Colonic eosinophilia in adults and children over one year of age may represent a nonspecific reaction to antigen exposure or underlying disease. The uncertainty over diagnosis emphasises the need for proper clinicopathological correlation. In my own institution, all paediatric endoscopic series are reviewed at clinicopathological meetings attended by pathologists and clinicians. Mean eosinophil counts per high-power field are given in the histopathology report in cases where they form a conspicuous part of the infiltrate, but the term “eosinophilic colitis” is not used.

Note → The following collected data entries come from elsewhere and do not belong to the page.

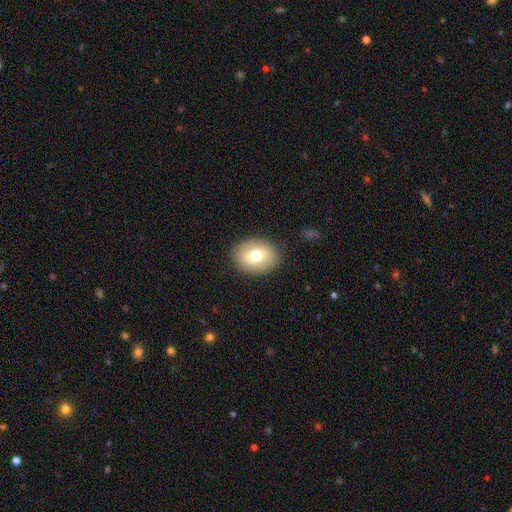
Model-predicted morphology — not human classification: Smooth or featured? Predicted: smooth (p=0.71). How rounded? Predicted: in between (p=0.65). Merging? Predicted: none (p=0.88).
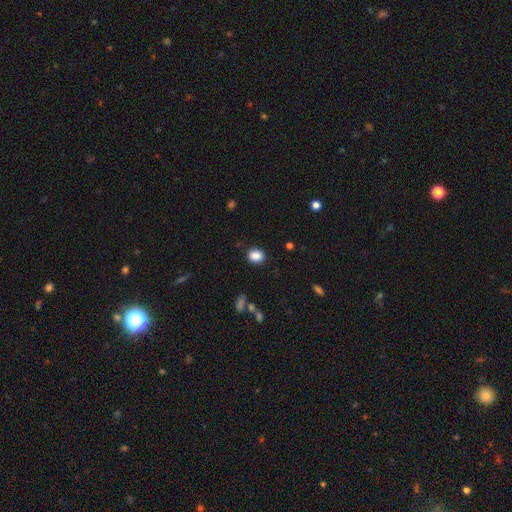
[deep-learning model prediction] A smooth galaxy with no disk features (87%) that is in between round and cigar-shaped (59%).

Vote fractions:
- Smooth or featured? smooth: 87% / star or artifact: 9% / featured or disk: 4%
- How rounded? in between: 59% / round: 40% / cigar-shaped: 1%
- Merging? none: 84% / minor disturbance: 11% / major disturbance: 3% / merger: 2%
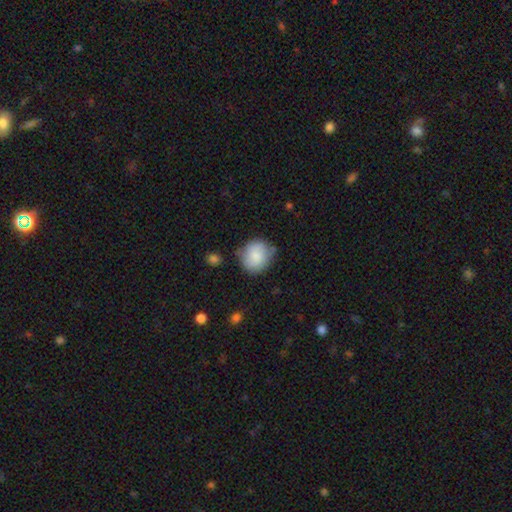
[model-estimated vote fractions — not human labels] A smooth galaxy with no disk features (80%) that is round (80%). Merging: none (68%).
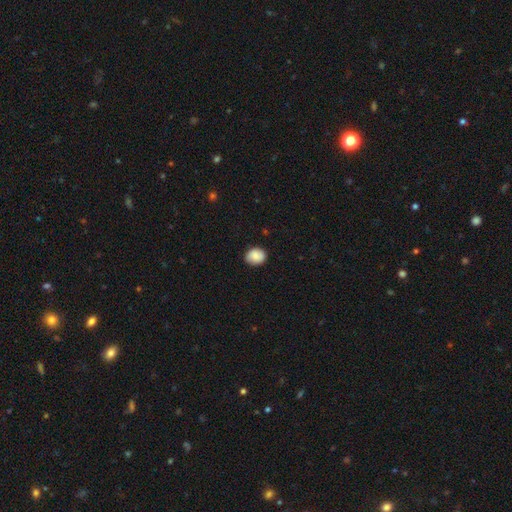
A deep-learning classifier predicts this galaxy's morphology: A smooth galaxy with no disk features (86%) that is round (58%). Merging: none (85%).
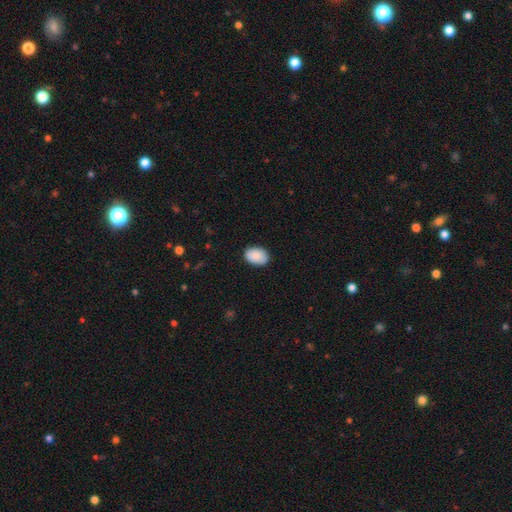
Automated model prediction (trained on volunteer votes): The model was most divided on "how rounded": in between: 84%, round: 15%, cigar-shaped: 1%. More confident: smooth or featured — smooth (89%); merging — none (86%).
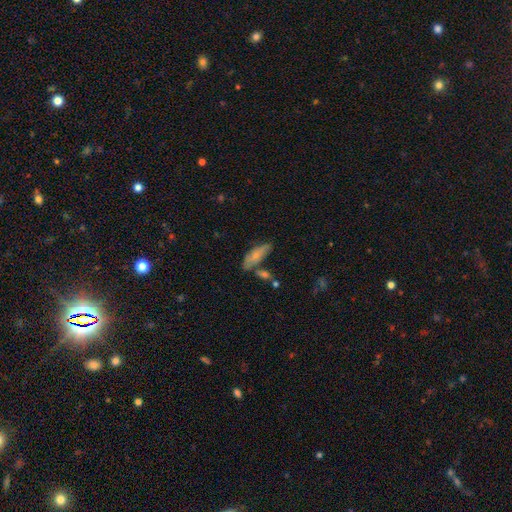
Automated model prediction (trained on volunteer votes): Smooth or featured?
  - smooth: 68% *
  - featured or disk: 25%
  - star or artifact: 7%
How rounded?
  - in between: 62% *
  - cigar-shaped: 35%
  - round: 2%
Merging?
  - none: 52% *
  - minor disturbance: 23%
  - merger: 17%
  - major disturbance: 7%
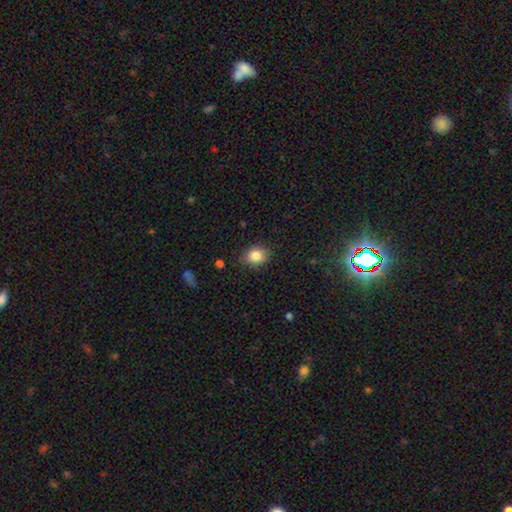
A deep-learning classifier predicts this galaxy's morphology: This is clearly a smooth galaxy (85%). How rounded: possibly round (53%). Merging: clearly none (83%).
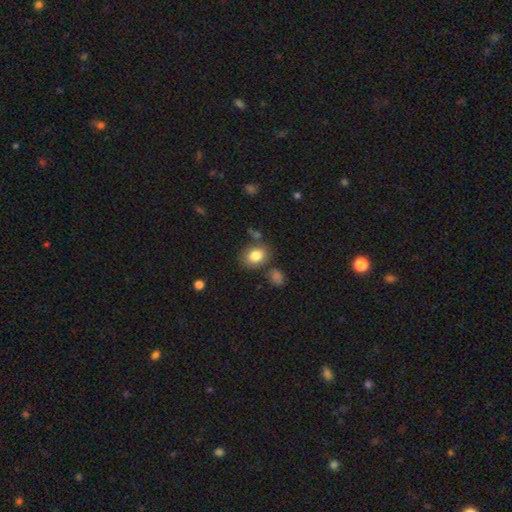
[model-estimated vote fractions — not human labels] A smooth galaxy with no disk features (83%) that is in between round and cigar-shaped (57%).

Vote fractions:
- Smooth or featured? smooth: 83% / star or artifact: 9% / featured or disk: 8%
- How rounded? in between: 57% / round: 42% / cigar-shaped: 1%
- Merging? none: 74% / minor disturbance: 14% / merger: 7% / major disturbance: 5%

While experience shows that a small proportion of children and adults investigated for lower gastrointestinal symptoms have a conspicuous eosinophilic infiltrate within the lamina propria of the colon, in practice, eosinophil density is rarely greater than the upper range that has been observed in supposedly normal series, nor has any study shown correlation between colonic eosinophil density and symptoms, outcome, or other pathology.

Necessarily, all patients biopsied will be symptomatic, and there may well be a clinical case to be made for treatment. While reduction in eosinophil density in subsequent biopsies might be expected to indicate response to treatment, it is important to remember that this has yet to be demonstrated, and the aim of treatment should be to alleviate symptoms rather than to normalize the patient’s histology.